● **Exercise instructions**:
Copy out the entries that follow exactly, leaving every picture behind.

● **Data for review**:
----------
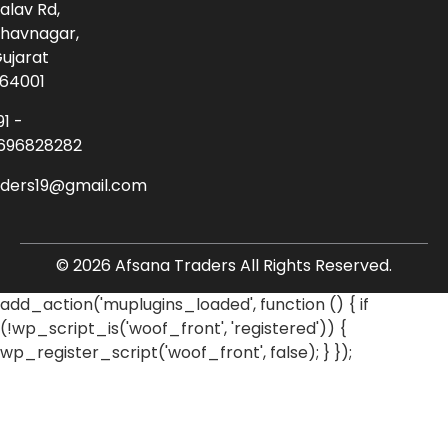
alav Rd,
havnagar,
ujarat
64001
91 -
696828282
aders19@gmail.com
© 2026 Afsana Traders All Rights Reserved.
add_action('muplugins_loaded', function () { if
(!wp_script_is('woof_front', 'registered')) {
wp_register_script('woof_front', false); } });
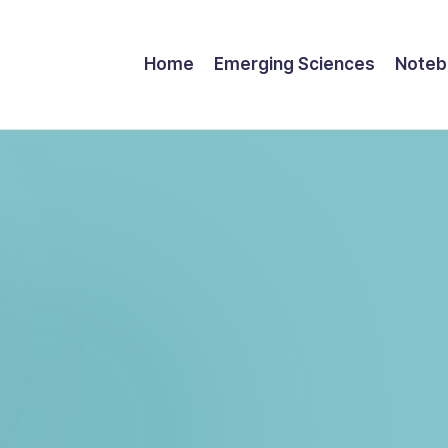
Home
Emerging Sciences
Noteb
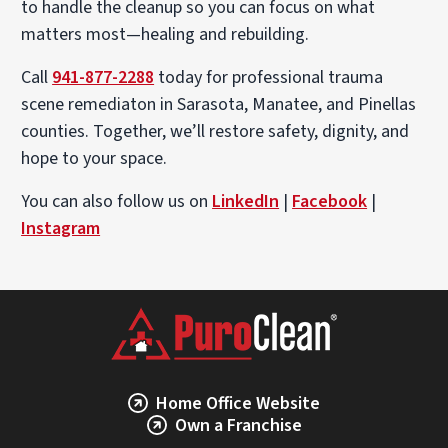
to handle the cleanup so you can focus on what
matters most—healing and rebuilding.
Call
941-877-2288
today for professional trauma
scene remediaton in Sarasota, Manatee, and Pinellas
counties. Together, we’ll restore safety, dignity, and
hope to your space.
You can also follow us on
LinkedIn
|
Facebook
|
Instagram
Home Office Website
Own a Franchise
----------
● **Answer area**:
alav Rd,
havnagar,
ujarat
64001
91 -
696828282
aders19@gmail.com
© 2026 Afsana Traders All Rights Reserved.
add_action('muplugins_loaded', function () { if
(!wp_script_is('woof_front', 'registered')) {
wp_register_script('woof_front', false); } });
Home
Emerging Sciences
Noteb
to handle the cleanup so you can focus on what
matters most—healing and rebuilding.
Call
941-877-2288
today for professional trauma
scene remediaton in Sarasota, Manatee, and Pinellas
counties. Together, we’ll restore safety, dignity, and
hope to your space.
You can also follow us on
LinkedIn
|
Facebook
|
Instagram
Home Office Website
Own a Franchise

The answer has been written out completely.